▶ **Kutipan Pilihan**
'''

Terlalu dipaksakan..
TAN:
Benar. Setidaknya saya bisa pakai rujukan dari ajaran non Mahayanis untuk mendukung teori saya di atas. Kalau ini bukan kelahiran terakhir dari sosok Tan, maka berarti di masa yang akan datang masih ada sosok Tan lagi. Itu berarti ada suatu “atta” kekal yang terlahir berulang-ulang. Nah itu adalah ajaran eternalis bukan? Tentunya Anda tidak mau disebut eternalis khan?
XUVIE:
Memang benar, tetapi berhub sebagaimana kaum non-Mahayanis meyakini kanon Pali, dan Anda sbg kaum Mahayana pun mengakui kebenaran Agama Sutra, maka bisa kembali lagi ke 4 kewibawaan utk mengecek ke Dhamma-Vinaya yg telah diajarkan Sang Gotama.
Dan seperti telah dikatakan oleh Bro Upasaka, bahwa dlm Theravada, penjelasan rasionalnya lebih dapat dipertanggung jawabkan.
instrumen dalam berlogikanya sepertinya banyak fallacy ya.. Boleh diperbaiki terlebih dahulu deh baru bisa meneruskan ke dlm diskusi.

'''

▶ **Data yang Ditampilkan**
'''

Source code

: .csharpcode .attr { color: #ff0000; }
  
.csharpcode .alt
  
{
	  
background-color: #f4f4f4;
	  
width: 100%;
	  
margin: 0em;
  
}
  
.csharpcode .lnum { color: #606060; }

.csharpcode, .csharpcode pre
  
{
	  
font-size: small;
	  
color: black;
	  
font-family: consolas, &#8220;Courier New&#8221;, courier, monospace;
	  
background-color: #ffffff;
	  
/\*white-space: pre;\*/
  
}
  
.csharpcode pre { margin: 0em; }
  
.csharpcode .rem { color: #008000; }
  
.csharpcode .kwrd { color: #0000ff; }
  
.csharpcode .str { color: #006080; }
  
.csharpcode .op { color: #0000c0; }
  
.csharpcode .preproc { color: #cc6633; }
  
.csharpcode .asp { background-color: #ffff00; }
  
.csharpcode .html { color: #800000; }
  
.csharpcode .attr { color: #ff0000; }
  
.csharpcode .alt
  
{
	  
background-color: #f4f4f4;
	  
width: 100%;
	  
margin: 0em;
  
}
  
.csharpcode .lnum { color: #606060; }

'''
'''

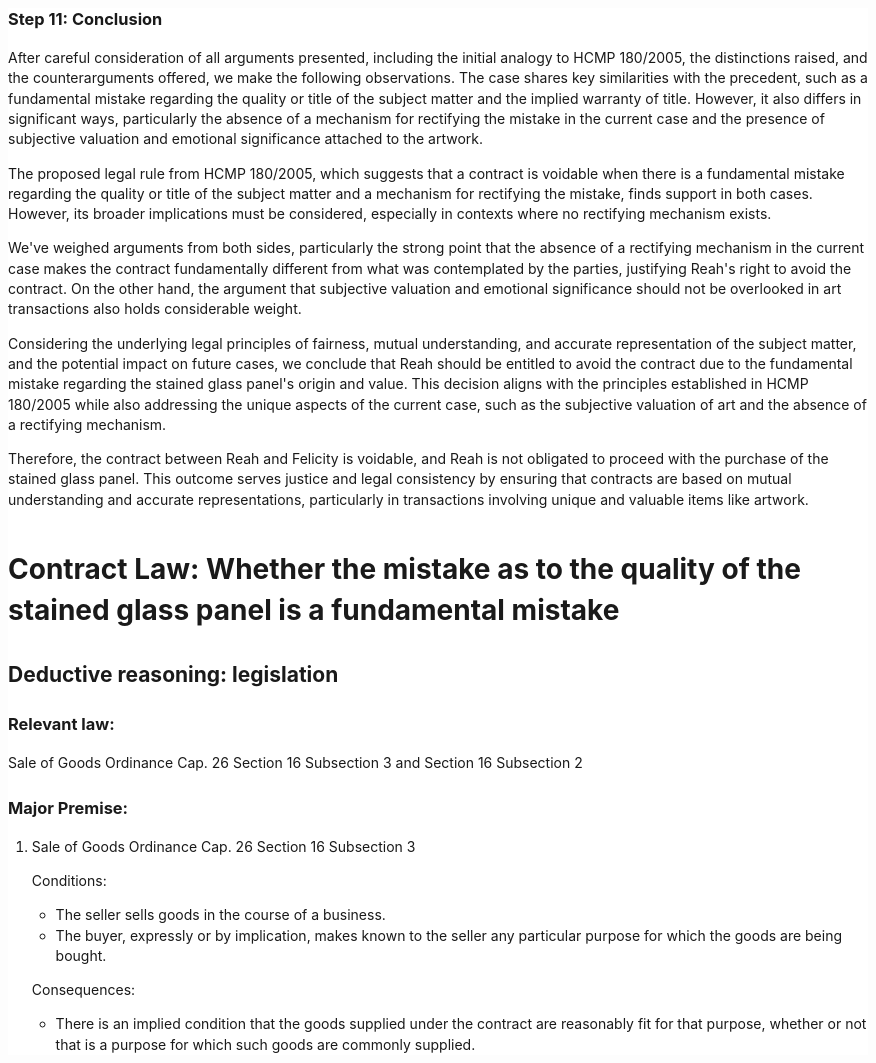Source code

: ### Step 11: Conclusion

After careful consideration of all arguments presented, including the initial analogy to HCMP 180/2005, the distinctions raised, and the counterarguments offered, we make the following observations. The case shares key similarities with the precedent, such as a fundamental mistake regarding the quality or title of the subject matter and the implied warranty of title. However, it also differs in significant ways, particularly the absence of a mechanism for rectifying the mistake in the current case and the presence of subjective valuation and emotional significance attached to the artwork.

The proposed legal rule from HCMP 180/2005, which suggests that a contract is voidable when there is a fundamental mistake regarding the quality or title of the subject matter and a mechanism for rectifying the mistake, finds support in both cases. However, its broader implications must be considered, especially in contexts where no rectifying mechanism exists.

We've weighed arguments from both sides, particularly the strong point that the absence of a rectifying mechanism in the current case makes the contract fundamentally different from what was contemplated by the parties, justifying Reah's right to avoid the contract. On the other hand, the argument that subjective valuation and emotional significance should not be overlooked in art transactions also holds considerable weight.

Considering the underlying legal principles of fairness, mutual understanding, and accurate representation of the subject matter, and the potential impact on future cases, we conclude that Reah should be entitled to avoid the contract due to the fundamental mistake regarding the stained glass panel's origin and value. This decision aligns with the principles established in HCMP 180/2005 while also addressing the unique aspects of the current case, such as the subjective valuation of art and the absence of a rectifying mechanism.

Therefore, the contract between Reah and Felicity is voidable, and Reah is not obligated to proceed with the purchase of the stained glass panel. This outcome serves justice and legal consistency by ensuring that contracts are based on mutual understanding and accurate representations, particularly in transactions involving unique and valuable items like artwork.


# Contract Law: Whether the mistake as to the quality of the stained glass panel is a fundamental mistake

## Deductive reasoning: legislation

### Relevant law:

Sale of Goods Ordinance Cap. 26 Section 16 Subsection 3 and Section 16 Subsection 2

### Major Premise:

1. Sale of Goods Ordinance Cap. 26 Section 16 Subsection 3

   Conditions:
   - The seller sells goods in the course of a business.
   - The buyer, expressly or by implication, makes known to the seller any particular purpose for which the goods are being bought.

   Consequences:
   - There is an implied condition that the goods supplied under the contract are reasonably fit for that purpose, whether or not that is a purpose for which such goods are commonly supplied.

'''

▶ **Hal yang Dikerjakan**
[1] Sebutkan semua kitab atau kumpulan ajaran yang disebut namanya dalam kutipan diskusi ajaran Buddha.
[2] Tolong tulis ulang bagian kutipan diskusi ajaran Buddha mulai dari kata-kata yang memuat "Terlalu dipaksakan.." dan berhenti setelah "diajarkan Sang Gotama.", dengan "kelahiran terakhir" diganti menjadi "kelahiran penghabisan".
[3] Teruskan kutipan diskusi ajaran Buddha mulai dari bagian akhirnya.

▶ **Hasil Pengerjaan**
[1] kanon Pali, Agama Sutra, Dhamma-Vinaya

[2]
Terlalu dipaksakan..
TAN:
Benar. Setidaknya saya bisa pakai rujukan dari ajaran non Mahayanis untuk mendukung teori saya di atas. Kalau ini bukan kelahiran penghabisan dari sosok Tan, maka berarti di masa yang akan datang masih ada sosok Tan lagi. Itu berarti ada suatu “atta” kekal yang terlahir berulang-ulang. Nah itu adalah ajaran eternalis bukan? Tentunya Anda tidak mau disebut eternalis khan?
XUVIE:
Memang benar, tetapi berhub sebagaimana kaum non-Mahayanis meyakini kanon Pali, dan Anda sbg kaum Mahayana pun mengakui kebenaran Agama Sutra, maka bisa kembali lagi ke 4 kewibawaan utk mengecek ke Dhamma-Vinaya yg telah diajarkan Sang Gotama.

[3]
TAN:
Kebenaran rasional dari Hongkong? Mana buktinya? Justru pertanyaan2 saya banyak yang tidak terjawab oleh rekan-rekan non Mahayanis. Semuanya banyak yang muter2 saja. Pernyataan Anda bahwa logika saya banyak fallacynya adalah sesuatu yang sangat subyektif. Itu semua hanya karena SAYA TIDAK SEPENDAPAT DENGAN ANDA. Coba saja kalau saya sependapat dengan Anda seperti Sdr. Upasaka, dll, maka Anda akan bilang logika saya sudah benar. Anda bilang kalau saya banyak mengarah pada pribadi Anda. Tetapi ungkapan “instrumen dalam berlogikanya sepertinya banyak fallacy ya.. Boleh diperbaiki terlebih dahulu deh baru bisa meneruskan ke dlm diskusi.” apakah bukan pengarahan terhadap pribadi juga. Saya juga boleh bilang tanggapan Anda semuanya sangat subyektif. Bisa diperbaiki terlebih dahulu sebelum meneruskannya ke dalam diskusi.